Tanggung jawab kaum intelektual juga diuji dari dalam benteng birokrasi kampus sendiri. Prof. Dr. Ir. Syaad Patmanthara, M.Pd., mengingatkan bahwa kampus harus tetap menjadi arena perjuangan, bukan sekadar kantor administratif.

Ia mengkritik keras fenomena akademisi yang terjebak dalam “normalitas administrasi”—sibuk mengejar angka kredit, publikasi formalitas, dan laporan tebal, namun abai terhadap fungsinya sebagai penjaga akal sehat bangsa.

“Sejarah tidak pernah ditulis oleh mereka yang diam,” ucapnya puitis namun menggigit. Baginya, runtuhnya marwah akademik dimulai ketika dosen dan mahasiswa merasa cukup dengan IPK tinggi atau gelar panjang, tanpa berani bersuara melihat penyimpangan kebijakan di depan mata. Republik ini, menurutnya, tidak kekurangan orang pintar, tetapi sedang krisis keberanian moral.

Intelektualitas dan Kedaulatan Ekonomi Rakyat

Melengkapi refleksi tersebut, Prof. Dr. Hari Wahyono, M.Pd., menarik benang merah antara etika intelektual dengan realitas “perut” masyarakat. Di tengah gempuran ketidakpastian global, ia memotret potret buram ekonomi nasional yang didominasi oleh kapitalisme kroni.

Ia menyoroti ketimpangan yang kian menganga: segelintir elit menguasai aset ribuan triliun, sementara rakyat kecil diperas oleh beban pajak dan biaya hidup yang kian mencekik demi membiayai program-program megah yang sering kali tidak menyentuh akar rumput.

Intelektual kampus, menurut Prof. Hari, tidak boleh menjadi penonton yang bisu. Kampus semestinya menjadi laboratorium penyelesaian masalah bangsa. Ia mengkritik kurikulum yang berganti setiap lima tahun tanpa arah jelas, yang sering kali hanya berakhir menjadi proyek birokrasi. Jika kampus tidak lagi kritis terhadap ketimpangan ekonomi ini, maka universitas tak lebih dari stempel pengesahan bagi keserakahan sistemik.
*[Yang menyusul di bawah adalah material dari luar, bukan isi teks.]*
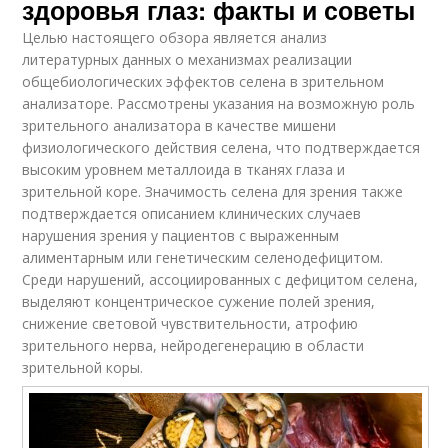
здоровья глаз: факты и советы
Целью настоящего обзора является анализ
литературных данных о механизмах реализации
общебиологических эффектов селена в зрительном
анализаторе. Рассмотрены указания на возможную роль
зрительного анализатора в качестве мишени
физиологического действия селена, что подтверждается
высоким уровнем металлоида в тканях глаза и
зрительной коре. Значимость селена для зрения также
подтверждается описанием клинических случаев
нарушения зрения у пациентов с выраженным
алиментарным или генетическим селенодефицитом.
Среди нарушений, ассоциированных с дефицитом селена,
выделяют концентрическое сужение полей зрения,
снижение световой чувствительности, атрофию
зрительного нерва, нейродегенерацию в области
зрительной коры.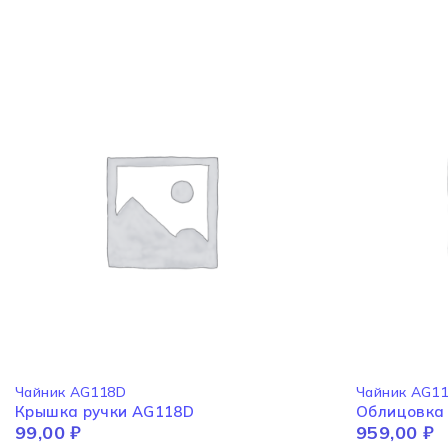
Чайник AG118D
Чайник AG1
Крышка ручки AG118D
Облицовка
99,00
₽
959,00
₽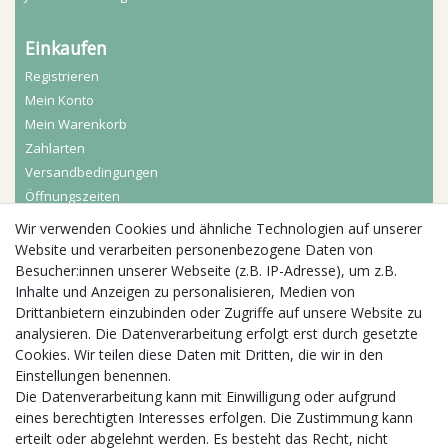
Einkaufen
Registrieren
Mein Konto
Mein Warenkorb
Zahlarten
Versandbedingungen
Öffnungszeiten
Wir verwenden Cookies und ähnliche Technologien auf unserer
Aktuelles
Website und verarbeiten personenbezogene Daten von
Besucher:innen unserer Webseite (z.B. IP-Adresse), um z.B.
Busgruppen
Inhalte und Anzeigen zu personalisieren, Medien von
Kindergeburtstage
Drittanbietern einzubinden oder Zugriffe auf unsere Website zu
Kindergartenausflug
analysieren. Die Datenverarbeitung erfolgt erst durch gesetzte
Schulklassenausflug
Cookies. Wir teilen diese Daten mit Dritten, die wir in den
Zwillingsrabatt
Einstellungen benennen.
Die Datenverarbeitung kann mit Einwilligung oder aufgrund
eines berechtigten Interesses erfolgen. Die Zustimmung kann
erteilt oder abgelehnt werden. Es besteht das Recht, nicht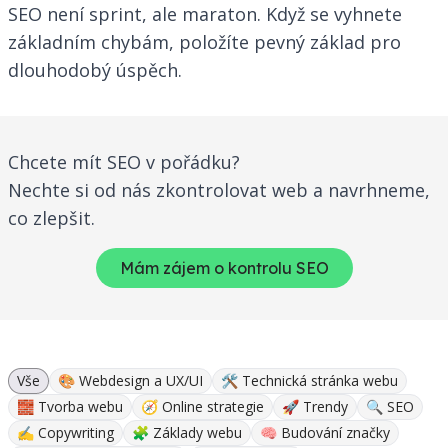
SEO není sprint, ale maraton. Když se vyhnete
základním chybám, položíte pevný základ pro
dlouhodobý úspěch.
Chcete mít SEO v pořádku?
Nechte si od nás zkontrolovat web a navrhneme,
co zlepšit.
Mám zájem o kontrolu SEO
Vše
🎨 Webdesign a UX/UI
🛠 Technická stránka webu
🧱 Tvorba webu
🧭 Online strategie
🚀 Trendy
🔍 SEO
✍ Copywriting
🧩 Základy webu
🧠 Budování značky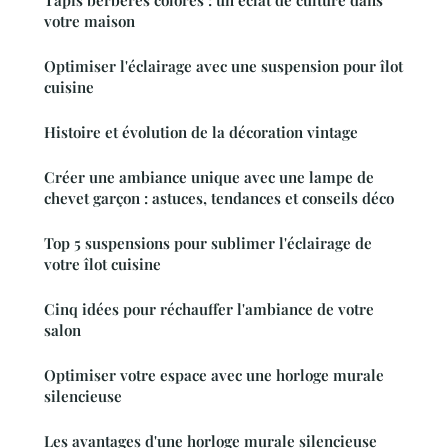
Tapis berbères colorés : un éclat de culture dans
votre maison
Optimiser l'éclairage avec une suspension pour îlot
cuisine
Histoire et évolution de la décoration vintage
Créer une ambiance unique avec une lampe de
chevet garçon : astuces, tendances et conseils déco
Top 5 suspensions pour sublimer l'éclairage de
votre îlot cuisine
Cinq idées pour réchauffer l'ambiance de votre
salon
Optimiser votre espace avec une horloge murale
silencieuse
Les avantages d'une horloge murale silencieuse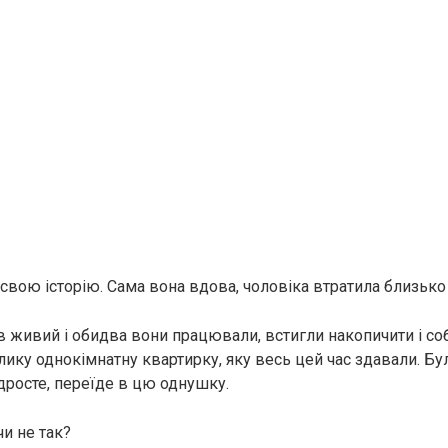
 свою історію. Сама вона вдова, чоловіка втратила близько 
 живий і обидва вони працювали, встигли накопичити і соб
лику однокімнатну квартирку, яку весь цей час здавали. Бу
ідросте, переїде в цю однушку.
чи не так?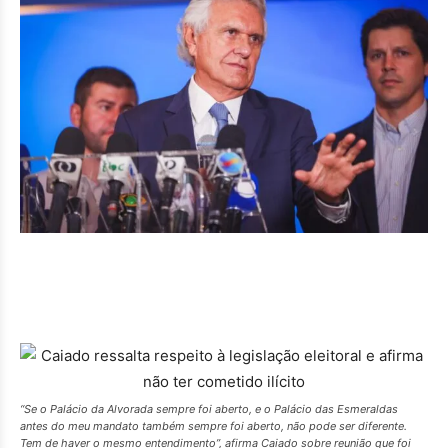
“Se o Palácio da Alvorada sempre foi aberto, e o Palácio das Esmeraldas
antes do meu mandato também sempre foi aberto, não pode ser diferente.
Tem de haver o mesmo entendimento”, afirma Caiado sobre reunião que foi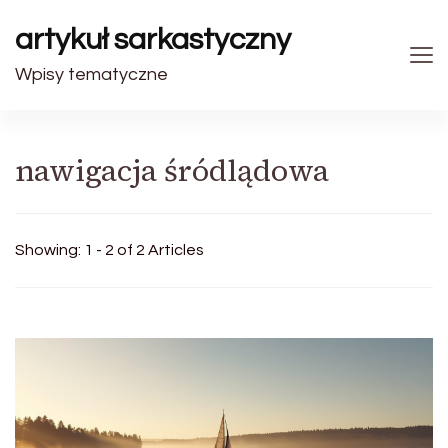
artykuł sarkastyczny
Wpisy tematyczne
nawigacja śródlądowa
Showing: 1 - 2 of 2 Articles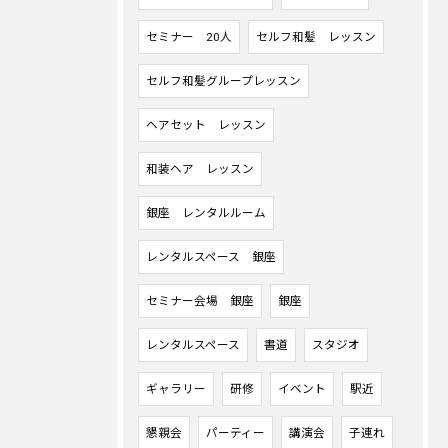
セミナー 20人
セルフ和髪 レッスン
セルフ和髪グループレッスン
ヘアセット レッスン
和装ヘア レッスン
銀座 レンタルルーム
レンタルスペース 銀座
セミナー会場 銀座
銀座
レンタルスペース
書道
スタジオ
ギャラリー
研修
イベント
駅近
懇親会
パーティー
講演会
子連れ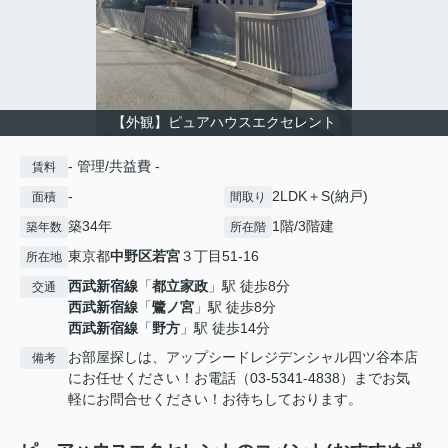
【外観】ピュアハウスエクセレント
- 管理/共益費 -
賃料
-
2LDK＋S(納戸)
面積
間取り
築34年
1階/3階建
築年数
所在階
東京都
中野区
若宮
３丁目51-16
所在地
西武新宿線
「
都立家政
」駅 徒歩8分
交通
西武新宿線
「
鷺ノ宮
」駅 徒歩8分
西武新宿線
「
野方
」駅 徒歩14分
お部屋探しは、アップシードレジデンシャル四ツ谷本店
備考
にお任せください！お電話（03-5341-4838）までお気
軽にお問合せください！お待ちしております。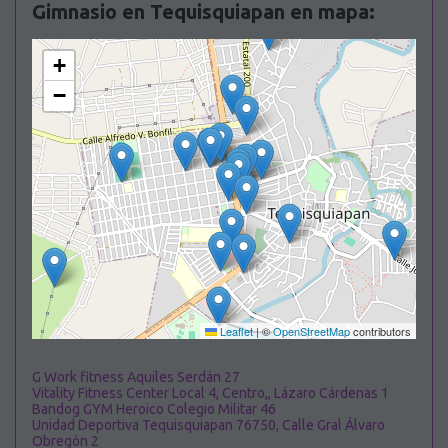
Gimnasio en Tequisquiapan en mapa:
+
−
Leaflet
|
©
OpenStreetMap
contributors
G Work fitness Aquiles Serdán 27
Vitality Fitness Center Local 4, Centro,, Lázaro Cárdenas 1
Bandog GYM Heroico Colegio Militar 46
Unidad Deportiva Tequisquiapan 76750, Calle Gral Álvaro
Obregón 2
Mengembalikan Integritas sebagai Jati Diri

Senada dengan kegelisahan tersebut, Prof. Hadi Nur, Ph.D., menekankan pentingnya menemukan kembali jati diri bangsa di tengah arus globalisasi yang mencabut akar etika kita. Kebangsaan, baginya, bukanlah soal batas administrasi kependudukan atau upacara seremonial, melainkan soal tindakan nyata yang berlandaskan integritas.

Kesimpulan dan Refleksi

Menakar tanggung jawab kaum intelektual di era disrupsi berarti menuntut kembalinya integritas yang utuh. Mahasiswa bukanlah komoditas industri, dan dosen bukanlah sekadar pegawai administrasi. Keduanya adalah agen perubahan yang harus memastikan bahwa universitas tetap menjadi tempat di mana kejujuran dijunjung tinggi dan keadilan diperjuangkan secara konsisten.

Jika hari ini kita melihat penyimpangan namun memilih diam demi kenyamanan posisi atau jabatan, maka pada detik itulah kita telah gagal sebagai kaum intelektual. Masa depan republik ini tidak digantungkan pada kecanggihan teknologi semata, melainkan pada keberanian para pendidik dan mahasiswanya untuk menjaga akal sehat bangsa.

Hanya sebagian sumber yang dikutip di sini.